How to complete this task:
Below are the records. Reproduce exactly the lines from the one containing "middle pip: (1134, 1015)" through the final line, and omit any pictures.

(Saved entries)
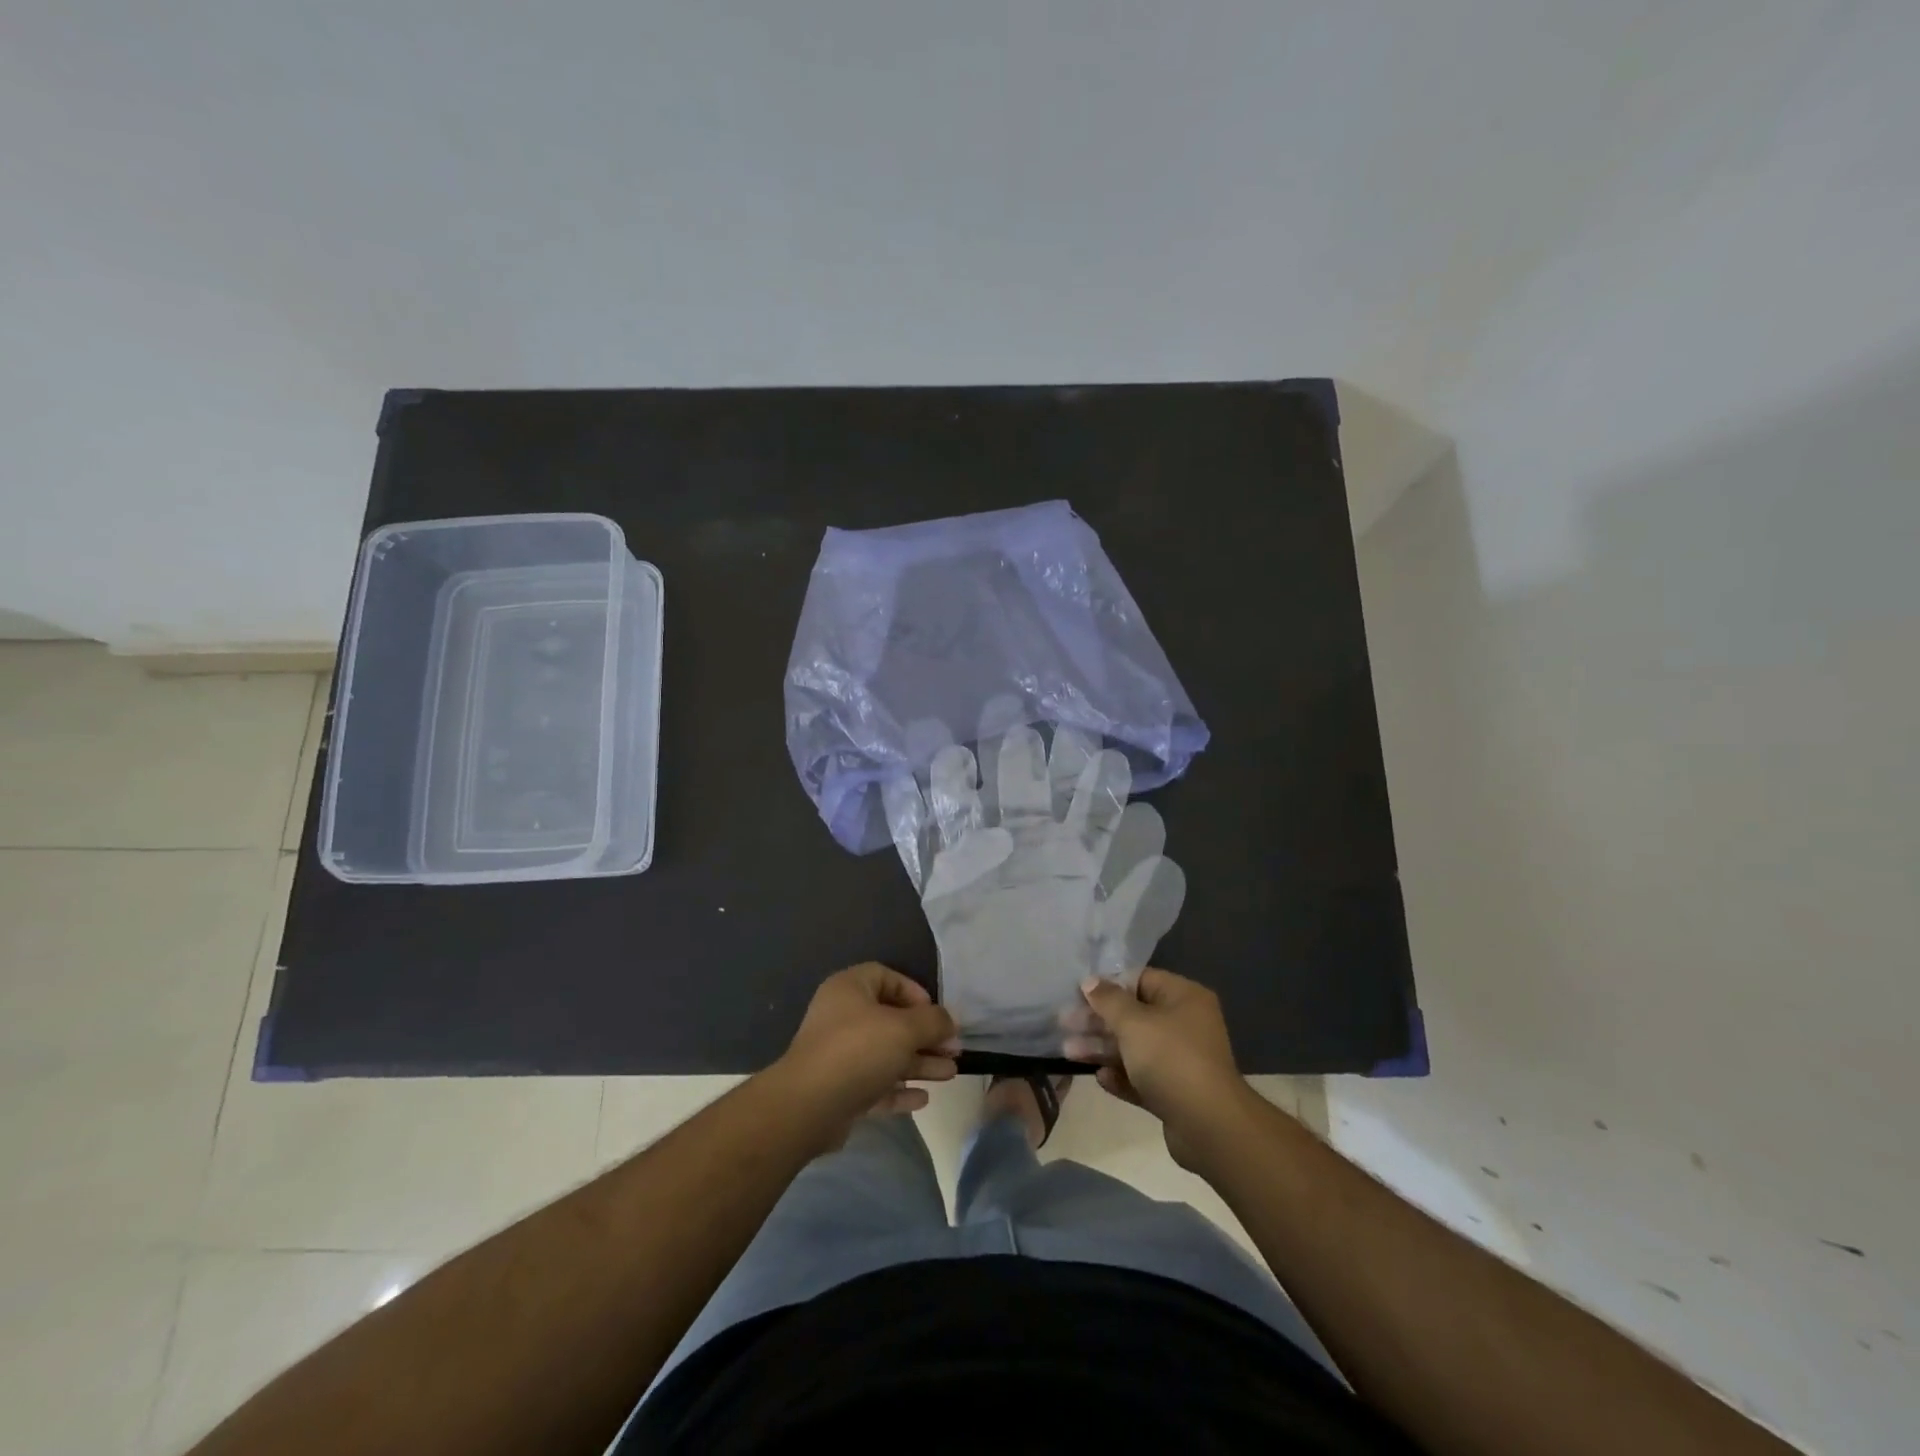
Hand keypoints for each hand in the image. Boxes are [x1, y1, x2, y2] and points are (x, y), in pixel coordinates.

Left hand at [775, 964, 959, 1127]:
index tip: (935, 1014)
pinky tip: (923, 1099)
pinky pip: (875, 1085)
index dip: (914, 992)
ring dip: (919, 1063)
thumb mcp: (904, 1028)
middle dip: (925, 1036)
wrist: (808, 1107)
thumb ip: (933, 1021)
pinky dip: (899, 1089)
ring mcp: (839, 1056)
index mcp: (850, 989)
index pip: (886, 977)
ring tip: (950, 1074)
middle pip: (891, 1020)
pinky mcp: (839, 1090)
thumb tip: (950, 1020)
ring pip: (886, 1055)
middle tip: (954, 1051)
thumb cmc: (858, 1051)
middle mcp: (842, 1017)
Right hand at [1068, 968, 1255, 1168]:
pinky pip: (1142, 1077)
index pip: (1141, 980)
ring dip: (1102, 1048)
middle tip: (1064, 1024)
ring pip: (1135, 1048)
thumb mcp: (1133, 1022)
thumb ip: (1108, 1000)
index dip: (1109, 985)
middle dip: (1098, 1021)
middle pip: (1134, 1015)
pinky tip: (1100, 1078)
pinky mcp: (1176, 1092)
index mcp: (1183, 997)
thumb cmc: (1170, 1059)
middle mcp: (1185, 1024)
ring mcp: (1181, 1060)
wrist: (1209, 1126)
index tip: (1078, 994)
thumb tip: (1090, 981)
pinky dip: (1121, 1076)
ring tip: (1068, 1053)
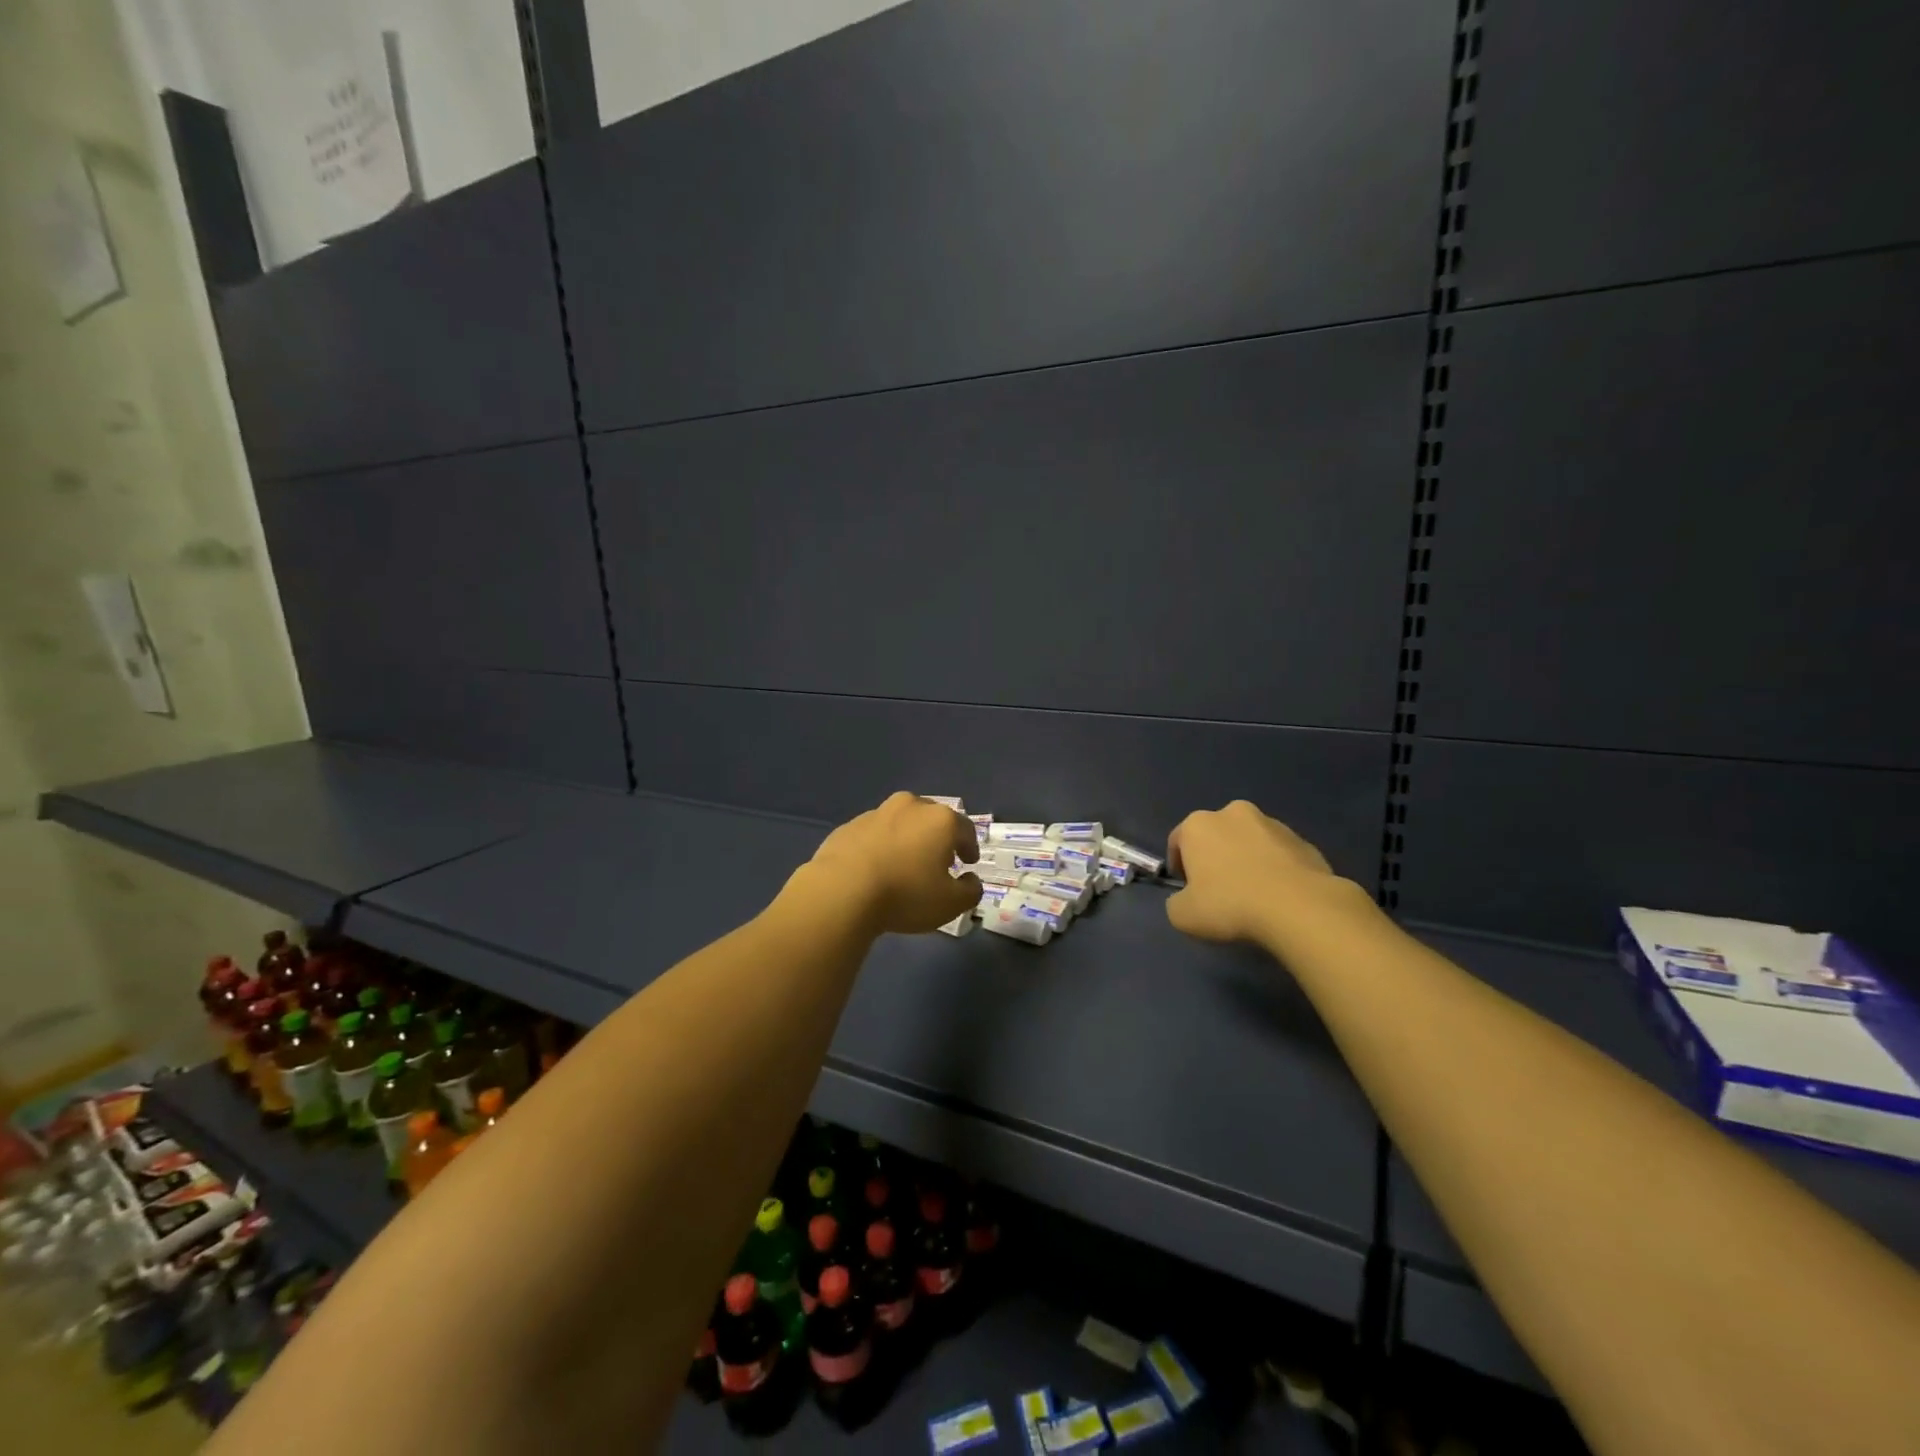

Finished exercise:
middle pip: (1134, 1015)
pinky tip: (1100, 1078)
pinky mcp: (1176, 1092)
index mcp: (1183, 997)
thumb cmc: (1170, 1059)
middle mcp: (1185, 1024)
ring mcp: (1181, 1060)
wrist: (1209, 1126)
index tip: (1078, 994)
thumb tip: (1090, 981)
pinky dip: (1121, 1076)
ring tip: (1068, 1053)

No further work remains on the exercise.